### EXERCISE MATERIALS:
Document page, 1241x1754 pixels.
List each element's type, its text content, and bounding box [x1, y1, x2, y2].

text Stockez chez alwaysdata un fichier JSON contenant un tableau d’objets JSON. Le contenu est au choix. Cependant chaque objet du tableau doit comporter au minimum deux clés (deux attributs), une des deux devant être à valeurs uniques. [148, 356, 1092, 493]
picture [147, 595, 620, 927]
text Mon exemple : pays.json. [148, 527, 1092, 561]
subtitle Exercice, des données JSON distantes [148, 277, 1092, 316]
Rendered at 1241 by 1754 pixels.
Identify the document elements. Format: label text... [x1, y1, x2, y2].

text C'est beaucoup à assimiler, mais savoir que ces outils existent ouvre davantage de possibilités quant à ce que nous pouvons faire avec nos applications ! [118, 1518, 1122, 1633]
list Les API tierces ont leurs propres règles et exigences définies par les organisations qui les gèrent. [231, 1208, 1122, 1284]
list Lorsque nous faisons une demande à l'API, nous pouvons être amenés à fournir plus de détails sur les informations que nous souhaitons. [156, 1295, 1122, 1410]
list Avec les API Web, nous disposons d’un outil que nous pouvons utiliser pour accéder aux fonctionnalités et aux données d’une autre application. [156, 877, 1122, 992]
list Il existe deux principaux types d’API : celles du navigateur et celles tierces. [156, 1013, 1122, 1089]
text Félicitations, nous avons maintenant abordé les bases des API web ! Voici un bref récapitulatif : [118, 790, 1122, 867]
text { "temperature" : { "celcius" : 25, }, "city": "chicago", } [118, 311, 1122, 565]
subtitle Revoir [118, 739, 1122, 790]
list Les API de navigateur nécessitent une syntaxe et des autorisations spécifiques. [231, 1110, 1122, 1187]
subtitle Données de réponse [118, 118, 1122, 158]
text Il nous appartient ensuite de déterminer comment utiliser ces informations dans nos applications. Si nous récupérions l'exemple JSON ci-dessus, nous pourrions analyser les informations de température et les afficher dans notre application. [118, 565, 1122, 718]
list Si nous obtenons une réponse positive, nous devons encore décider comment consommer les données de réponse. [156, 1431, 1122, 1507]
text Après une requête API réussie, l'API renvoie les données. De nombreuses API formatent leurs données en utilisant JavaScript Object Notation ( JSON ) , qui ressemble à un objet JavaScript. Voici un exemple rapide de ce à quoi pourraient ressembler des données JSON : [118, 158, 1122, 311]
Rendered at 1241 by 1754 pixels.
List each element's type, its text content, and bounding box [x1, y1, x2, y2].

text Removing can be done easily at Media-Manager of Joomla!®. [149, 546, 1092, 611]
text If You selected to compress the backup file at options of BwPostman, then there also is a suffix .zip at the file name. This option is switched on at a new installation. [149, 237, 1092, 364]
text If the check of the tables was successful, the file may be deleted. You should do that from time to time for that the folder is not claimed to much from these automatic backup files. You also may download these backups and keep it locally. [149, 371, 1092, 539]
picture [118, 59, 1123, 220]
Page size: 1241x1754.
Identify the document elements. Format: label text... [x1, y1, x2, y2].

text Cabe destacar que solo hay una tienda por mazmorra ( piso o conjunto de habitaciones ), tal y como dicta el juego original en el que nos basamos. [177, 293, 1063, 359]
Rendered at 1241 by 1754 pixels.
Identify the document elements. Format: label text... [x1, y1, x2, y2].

### PROBLEM STATEMENT:
Print every one of the records above again, line for line and character for character, with nothing added or left out.

### TASK SOLUTION:
Document page, 1241x1754 pixels.
List each element's type, its text content, and bounding box [x1, y1, x2, y2].

text Stockez chez alwaysdata un fichier JSON contenant un tableau d’objets JSON. Le contenu est au choix. Cependant chaque objet du tableau doit comporter au minimum deux clés (deux attributs), une des deux devant être à valeurs uniques. [148, 356, 1092, 493]
picture [147, 595, 620, 927]
text Mon exemple : pays.json. [148, 527, 1092, 561]
subtitle Exercice, des données JSON distantes [148, 277, 1092, 316]
Rendered at 1241 by 1754 pixels.
Identify the document elements. Format: label text... [x1, y1, x2, y2].

text C'est beaucoup à assimiler, mais savoir que ces outils existent ouvre davantage de possibilités quant à ce que nous pouvons faire avec nos applications ! [118, 1518, 1122, 1633]
list Les API tierces ont leurs propres règles et exigences définies par les organisations qui les gèrent. [231, 1208, 1122, 1284]
list Lorsque nous faisons une demande à l'API, nous pouvons être amenés à fournir plus de détails sur les informations que nous souhaitons. [156, 1295, 1122, 1410]
list Avec les API Web, nous disposons d’un outil que nous pouvons utiliser pour accéder aux fonctionnalités et aux données d’une autre application. [156, 877, 1122, 992]
list Il existe deux principaux types d’API : celles du navigateur et celles tierces. [156, 1013, 1122, 1089]
text Félicitations, nous avons maintenant abordé les bases des API web ! Voici un bref récapitulatif : [118, 790, 1122, 867]
text { "temperature" : { "celcius" : 25, }, "city": "chicago", } [118, 311, 1122, 565]
subtitle Revoir [118, 739, 1122, 790]
list Les API de navigateur nécessitent une syntaxe et des autorisations spécifiques. [231, 1110, 1122, 1187]
subtitle Données de réponse [118, 118, 1122, 158]
text Il nous appartient ensuite de déterminer comment utiliser ces informations dans nos applications. Si nous récupérions l'exemple JSON ci-dessus, nous pourrions analyser les informations de température et les afficher dans notre application. [118, 565, 1122, 718]
list Si nous obtenons une réponse positive, nous devons encore décider comment consommer les données de réponse. [156, 1431, 1122, 1507]
text Après une requête API réussie, l'API renvoie les données. De nombreuses API formatent leurs données en utilisant JavaScript Object Notation ( JSON ) , qui ressemble à un objet JavaScript. Voici un exemple rapide de ce à quoi pourraient ressembler des données JSON : [118, 158, 1122, 311]
Rendered at 1241 by 1754 pixels.
List each element's type, its text content, and bounding box [x1, y1, x2, y2].

text Removing can be done easily at Media-Manager of Joomla!®. [149, 546, 1092, 611]
text If You selected to compress the backup file at options of BwPostman, then there also is a suffix .zip at the file name. This option is switched on at a new installation. [149, 237, 1092, 364]
text If the check of the tables was successful, the file may be deleted. You should do that from time to time for that the folder is not claimed to much from these automatic backup files. You also may download these backups and keep it locally. [149, 371, 1092, 539]
picture [118, 59, 1123, 220]
Page size: 1241x1754.
Identify the document elements. Format: label text... [x1, y1, x2, y2].

text Cabe destacar que solo hay una tienda por mazmorra ( piso o conjunto de habitaciones ), tal y como dicta el juego original en el que nos basamos. [177, 293, 1063, 359]
Rendered at 1241 by 1754 pixels.
Identify the document elements. Format: label text... [x1, y1, x2, y2].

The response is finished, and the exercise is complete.